» **Texte**:
=====

Il est vrai que ces partis sont perçus comme « pro-russes » par beaucoup en Ukraine. Mais il est important de comprendre ce que signifie « pro-russe » dans le pays aujourd’hui.

Avant 2014, il y avait un large camp dans la scène politique ukrainienne qui appelait à une intégration plus étroite avec les institutions internationales dirigées par la Russie plutôt qu’avec celles de la sphère euro-atlantique, voire même à l’entrée de l’Ukraine dans un État de l’Union avec la Russie et le Belarus. Après la révolution d’Euromaidan [2014] et les actions hostiles de la Russie en Crimée et dans le Donbass, le camp pro-russe a toutefois été marginalisé dans la politique ukrainienne. Et dans le même temps, l’usage de l’étiquette pro-russe est devenu très exagéré. Cette appellation a commencé à être utilisée pour décrire toute personne réclamant la neutralité de l’Ukraine. Elle a également commencé à être employée pour discréditer et réduire au silence les discours souverainistes, étatiques et développementalistes, anti-occidentaux, illibéraux, populistes, de gauche et bien d’autres encore.

Cette grande variété de points de vue et de positions a pu être regroupée et condamnée sous une seule étiquette principalement parce que tous critiquaient et remettaient en question les discours pro-occidentaux, néolibéraux et nationalistes, qui ont dominé la sphère politique du pays depuis 2014 mais ne reflètent pas vraiment la diversité politique de la société ukrainienne.

Toutefois, les partis et les hommes politiques qualifiés de « pro-russes » en Ukraine – et récemment suspendus par le gouvernement de Zelensky – ont, selon les cas de figure, des relations très différentes avec la Russie. Si certains peuvent avoir des liens avec le dispositif de soft power de la Russie – bien que ces liens soient rarement examinés et démontrés comme il se doit – d’autres font eux-mêmes l’objet de sanctions russes.

La plupart des partis « pro-russes » en Ukraine sont avant tout « pro-eux-mêmes » et ont des intérêts et des sources de revenus autonomes en Ukraine. Ils tentent de tirer parti des griefs réels d’une minorité non négligeable de citoyens ukrainiens russophones concentrés dans les régions du sud-est du pays. Ces partis bénéficient d’un soutien public important. Par exemple, trois des partis récemment suspendus ont participé aux élections législatives de 2019 et ont obtenu ensemble environ 2,7 millions de voix (18,3 %) et, dans les sondages les plus récents effectués avant l’invasion russe, ces partis ont obtenu collectivement environ 16 à 20 % des voix.

=====

» **Exercice**: D'après le texte sur l'étiquette « pro-russe » en Ukraine, combien de voix trois des partis récemment suspendus ont-ils obtenues ensemble aux élections législatives de 2019 ?

(Images de visualisation de données)
=====

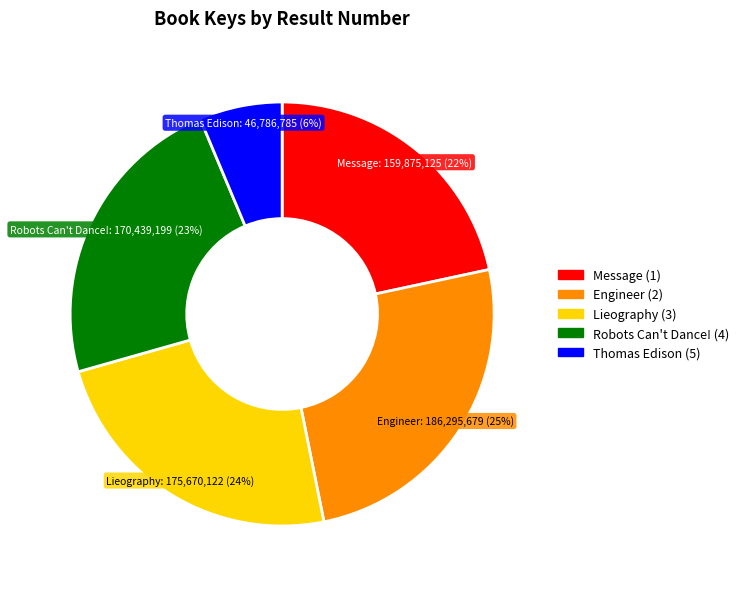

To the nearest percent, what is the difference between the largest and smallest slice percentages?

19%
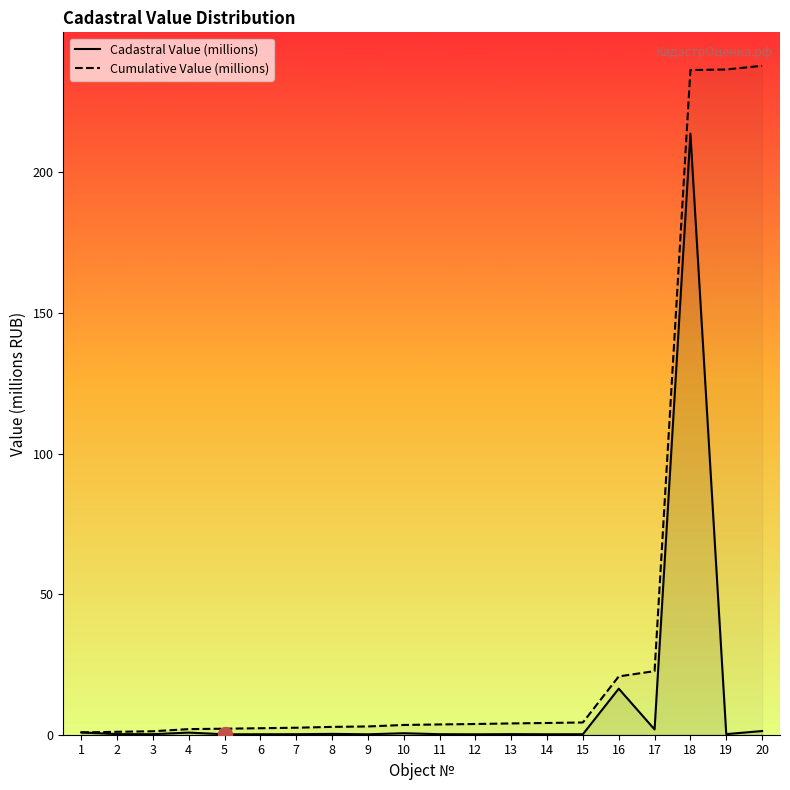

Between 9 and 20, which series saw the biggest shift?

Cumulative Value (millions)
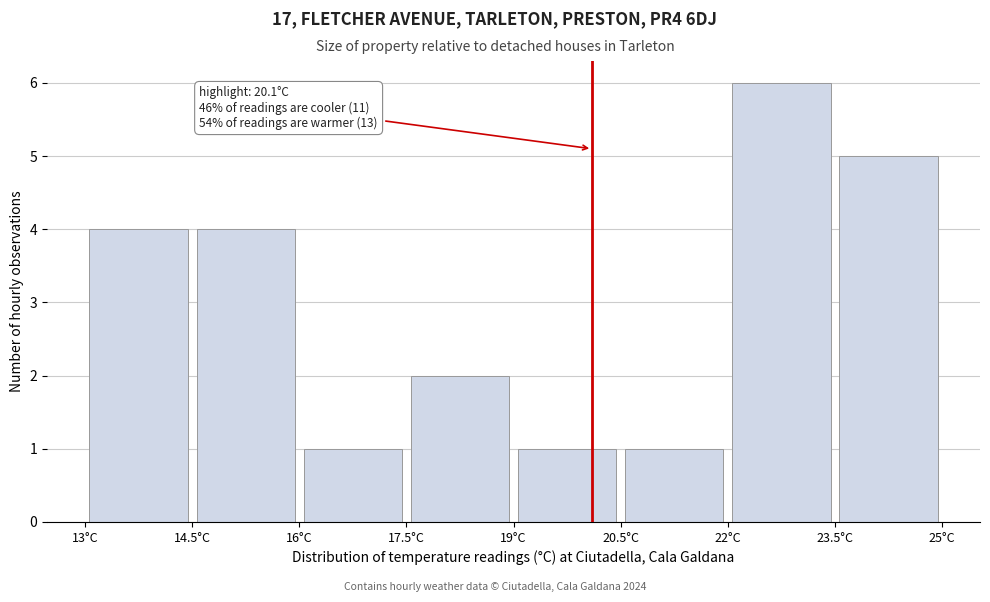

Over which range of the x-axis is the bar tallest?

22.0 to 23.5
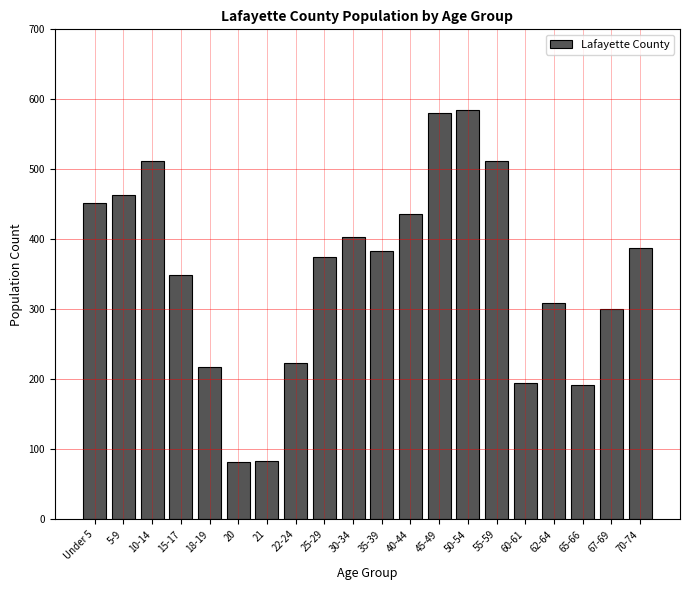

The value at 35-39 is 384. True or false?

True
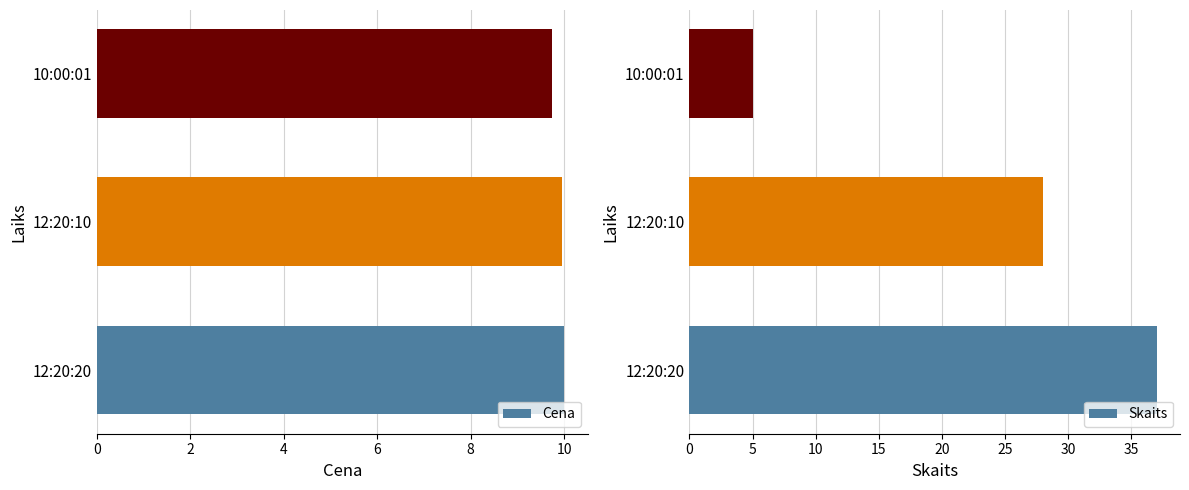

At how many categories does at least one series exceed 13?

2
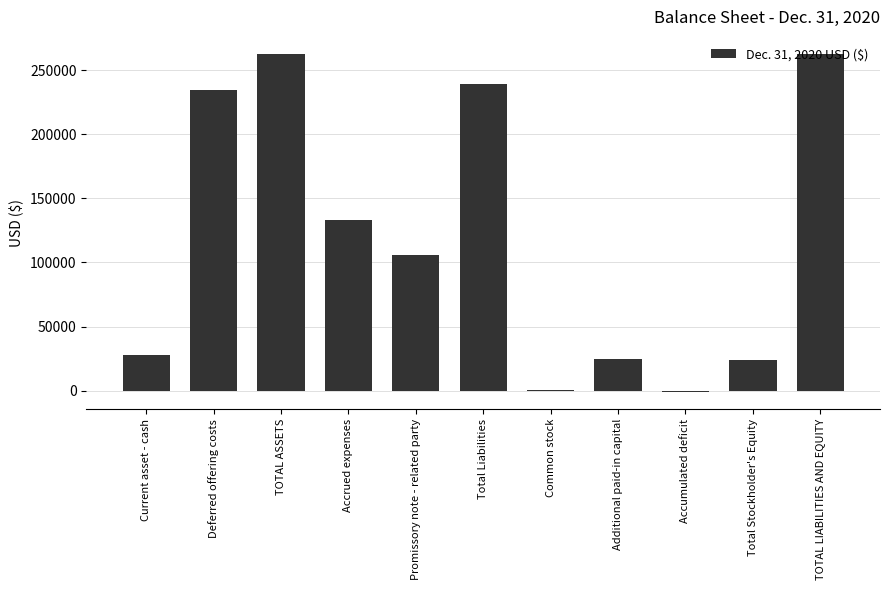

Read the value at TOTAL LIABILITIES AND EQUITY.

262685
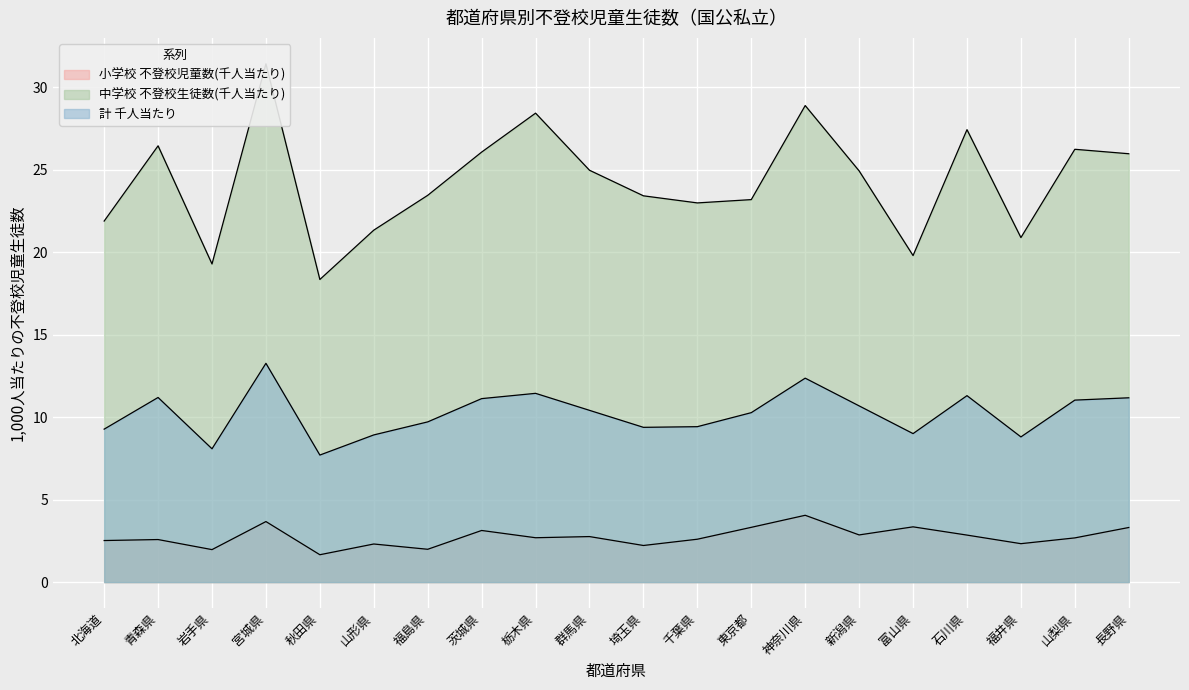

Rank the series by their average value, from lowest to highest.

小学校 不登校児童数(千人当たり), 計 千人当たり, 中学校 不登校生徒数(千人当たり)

=====

» **Résultat ci-dessous**: Environ 2,7 millions de voix, soit 18,3 %.